I've been considering using foam for a costume, but it's not something I've worked with before. I was wondering if anybody has advice they could offer me on painting it, which thickness works best, and assembling the costume (whether I should glue or sew). I usually sew so my initial thought was to go that route, but after reading some sewing pattern reviews on foam it sounds awfully difficult. If it ends up being too costly and time consuming I'll probably ditch the idea, but I like how foam is flexible. Advice is appreciated!
Thanks.


----------



## peterose (Oct 13, 2009)

What are you planning on making exactly? I have a friend who made a Soundwave (transformers) costume with foam padding within and it worked out great. We're talkin bed foam here not styrofoam right?


----------



## Sugar_Skull (Sep 26, 2009)

I would be using high density upholstery foam sold by the meter. The costume is not for me it's for my boyfriend and we have yet to settle on a design. I was thinking about doing a Megazord costume a couple years back and had planned to use foam for that lol.

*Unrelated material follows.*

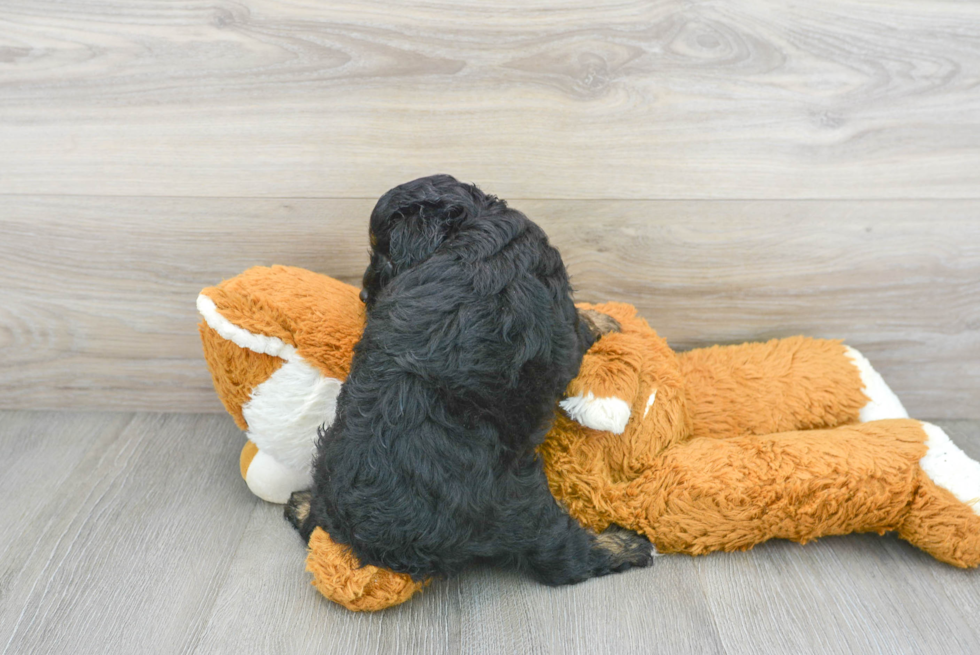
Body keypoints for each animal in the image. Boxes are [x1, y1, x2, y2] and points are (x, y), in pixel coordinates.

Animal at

It just seems like it would be better for a costume than cardboard because it won't get as easily damaged and you can sit down when wearing it.


----------



## ihauntu (Nov 8, 2009)

I used to work making mascots thats all they use is a closed cell foam, or stuff similar to automotive or upholstery foam the closed cell foam comes in 1/2 inch and one inch thick, you can use contact cement to glue together, this closed cell is also the blue stuff you see for camping under lay , if you want you can probably paint this type of foam with a water based spray paint , you may have to use a good primer to make it stick to the foam properly, possibly an automotive primer? I made this mr freeze sholderpads and ribcage from thAT MATERIAL used automotive primer and paint on that foam held up pretty well 
http://www.halloweenforum.com/membe...ostumes-picture30371-my-version-mr-freeze.jpg


----------



## Sugar_Skull (Sep 26, 2009)

That's a pretty sweet lookin Mr. Freeze. I've read a few things after searching Google and there are a few Krylon paints recommended for use on foam. I'm just worried it will go stiff and end up being scratchy and uncomfortable. Do you have any tips for cutting it? I was going to use a utility knife in a sawing motion to hopefully get clean edges.


----------



## ihauntu (Nov 8, 2009)

get some new blades the sharper the better , you wont have to saw through, just slice with the new blades remember stay away from your own flesh, it may stiffen a little but it wont be to uncomfortable, after all your be wearing a layer of foam how comfortable do you want to get, a couple of drinks and you wont care what your wearing..lol


----------



## Sugar_Skull (Sep 26, 2009)

Awesome I'll have to pick up a new one and give it a shot! Thanks for the advice.


----------



## Dragonryder (Nov 10, 2010)

I've always glued shaped foam to a tight fitting piece of clothing and then either pulled on another piece of clothing or glued material directly to cover the foam for that form fitting look.


----------



## Dragonryder (Nov 10, 2010)

Use an electric bread cutting/carving knife. It will make life a lot easier and the foam will cut in minutes. You can even shape foam with this knife. You can find them on Ebay or any kitchen store. Probably just about any store that has a Housewares department. If you use glue use the spray foam glue. It works really well. I have used 3M and had a lot of success. Be sure and let us know how it works out.


----------